The primary of treatment is early diagnosis. Albendazole has critical importance in medical therapy. Hepatic resection and liver transplantation have been accepted surgical techniques in therapy [9,10]. However, development of BCS in some patients may complicate the clinical course further. In such conditions, additional advanced surgical techniques and procedures such as vena cava resection and reconstruction with various vascular grafts may be required [5]. However, LDLT for AE with BCS may be a challenging procedure with several difficulties [11]. It is clear that advanced diseases and surgery may result in increased morbidity and mortality. In this case the patient was listed for cadaveric liver waiting list. However, limited organ donation causes long waiting periods. A living donor for LDLT was the only alternative for this patient.

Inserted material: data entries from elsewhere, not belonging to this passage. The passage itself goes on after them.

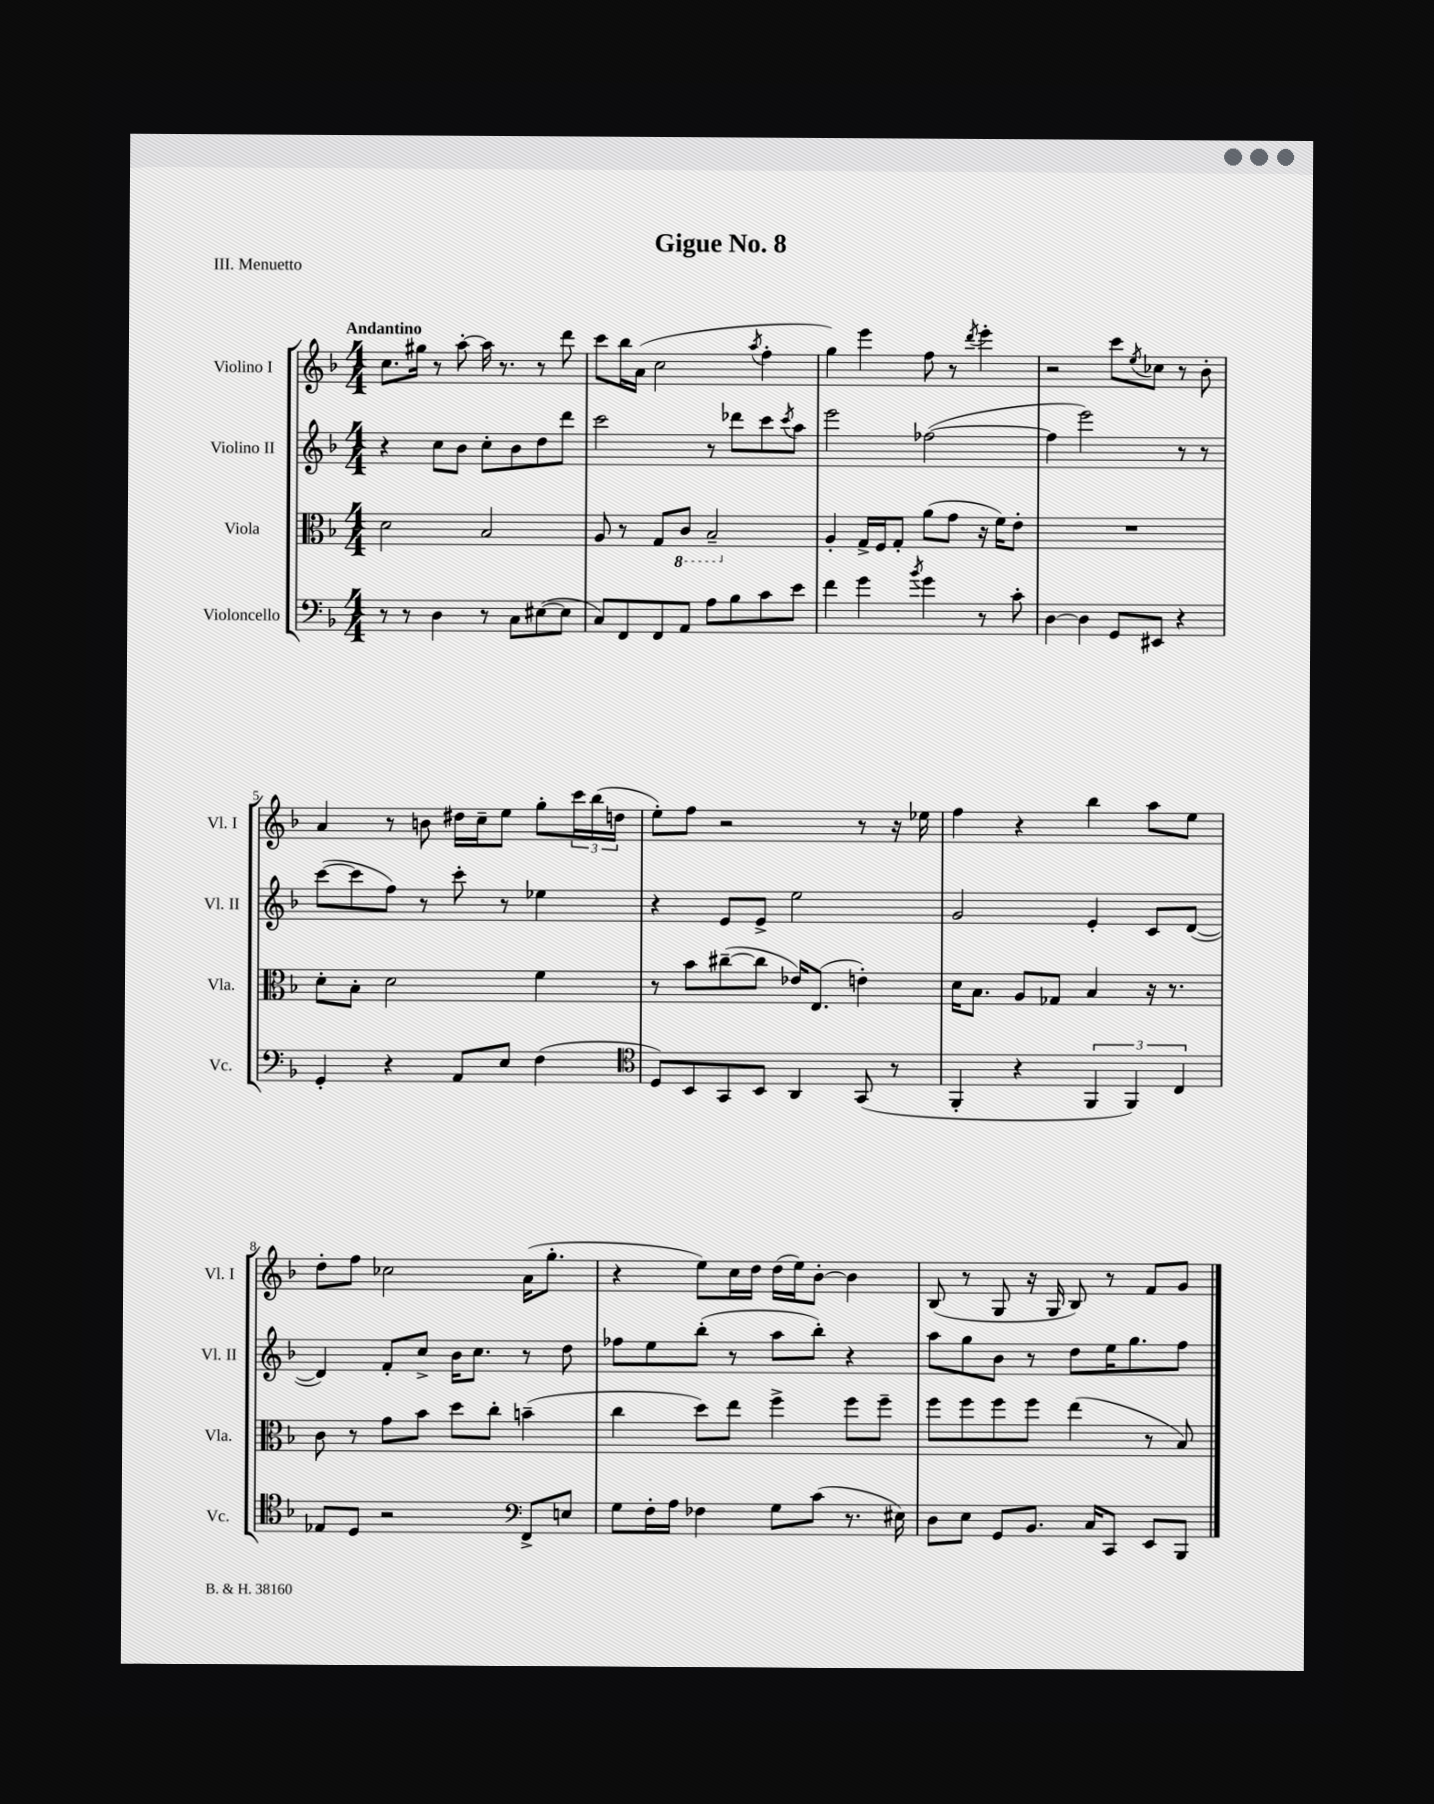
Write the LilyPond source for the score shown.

\header { title = "Gigue No. 8" piece = "III. Menuetto" }
<<
\new StaffGroup <<
\new Staff = "s0" \with { instrumentName = "Violino I" shortInstrumentName = "Vl. I" } {
    \clef treble \key f \major \numericTimeSignature \time 4/4 \tempo "Andantino"
    c''8. gis''16 r8 a''8~-. a''16 r8. r8 d'''8 |
    c'''8 bes''16 a'16( c''2 \acciaccatura { a''8 } f''4-. |
    g''4) e'''4 f''8 r8 \acciaccatura { d'''8 } e'''4-. |
    r2 c'''8 \acciaccatura { e''8 } ces''8 r8 bes'8-. |
    a'4 r8 b'8 dis''16 c''16-- e''8 g''8-. \tuplet 3/2 { c'''16 bes''16( d''16 } |
    e''8-.) f''8 r2 r8 r16 ees''16 |
    f''4 r4 bes''4 a''8 e''8 |
    d''8-. f''8 ces''2 a'16( g''8.-. |
    r4 e''8) c''16 d''16 d''16( e''16) bes'8~-. bes'4 |
    bes8( r8 g8 r16 g16 bes8) r8 f'8 g'8 \bar "|." |
}
\new Staff = "s1" \with { instrumentName = "Violino II" shortInstrumentName = "Vl. II" } {
    \clef treble \key f \major \numericTimeSignature \time 4/4
    r4 c''8 bes'8 c''8-. bes'8 d''8 d'''8 |
    c'''2 r8 des'''8 c'''8 \acciaccatura { c'''8 } a''8 |
    e'''2 fes''2~( |
    fes''4 e'''2) r8 r8 |
    c'''8~( c'''8 f''8) r8 c'''8-. r8 ees''4 |
    r4 e'8 e'8-> e''2 |
    g'2 e'4-. c'8 d'8~( |
    d'4) f'8-. c''8-> bes'16 c''8. r8 d''8 |
    fes''8 e''8 bes''8-.( r8 a''8 bes''8-.) r4 |
    a''8 g''8 bes'8 r8 d''8 e''16 g''8. f''8 \bar "|." |
}
\new Staff = "s2" \with { instrumentName = "Viola" shortInstrumentName = "Vla." } {
    \clef alto \key f \major \numericTimeSignature \time 4/4
    d'2 bes2 |
    a8 r8 g8 \ottava #-1 c8 bes,2-- \ottava #0 |
    a4-. g16-> f16 g8-. a'8( g'8 r16 f'16) e'8-. |
    R1 |
    d'8-. bes8-. d'2 f'4 |
    r8 bes'8 cis''8~--( cis''8 ees'16) e8.( e'4-.) |
    d'16 bes8. a8 ges8 bes4 r16 r8. |
    c'8 r8 g'8 bes'8 d''8 c''8-. b'4--( |
    c''4 d''8) e''8 f''4-> f''8 f''8-- |
    f''8 f''8 f''8 f''8 e''4( r8 bes8) \bar "|." |
}
\new Staff = "s3" \with { instrumentName = "Violoncello" shortInstrumentName = "Vc." } {
    \clef bass \key f \major \numericTimeSignature \time 4/4
    r8 r8 d4 r8 c8 eis8~( eis8 |
    c8) f,8 f,8 a,8 a8 bes8 c'8 e'8 |
    f'4 g'4 \acciaccatura { bes'8 } g'4 r8 c'8-. |
    d4~ d4 g,8 eis,8 r4 |
    g,4-. r4 a,8 e8 f4( |
    \clef tenor d8) bes,8 g,8 bes,8 a,4 g,8( r8 |
    f,4-. r4 \tuplet 3/2 { f,4 f,4) c4 } |
    ees8 d8 r2 \clef bass f,8-> e8 |
    g8 f16-. a16 fes4 g8 c'8( r8. eis16) |
    d8 e8 g,8 bes,8. c16 c,8 e,8 bes,,8 \bar "|." |
}
>>
>>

In this case cadaveric liver graft was not available for the patient. With availability of a living donor, LDLT was considered to be acceptable for this young patient. Meticulous and intensive preoperative preparing, surgical technique and intensive care support were available for the patient. However, due to severe homodynamic alterations and significant technical difficulties were observed due to advanced and complicated disease. Especially, the need of inferior vena cava replacement may require a prolonged total vascular clampage (of the vena porta and inferior vena cava) and anhepatic phase during transplantation surgery. Significant effects advanced surgery and interventions should be weighted with patient toleration and response individually. Thus, this case once again underlines the importance of early diagnosis of AE disease to lower the need for surgery and prevent surgical morbidity and mortality.

Conclusion

In this case report an advanced AE has been presented. Outcomes may be worse even with advanced surgical techniques. Early diagnosis is essential to prevent severe complications such as development of BCS and metastasis.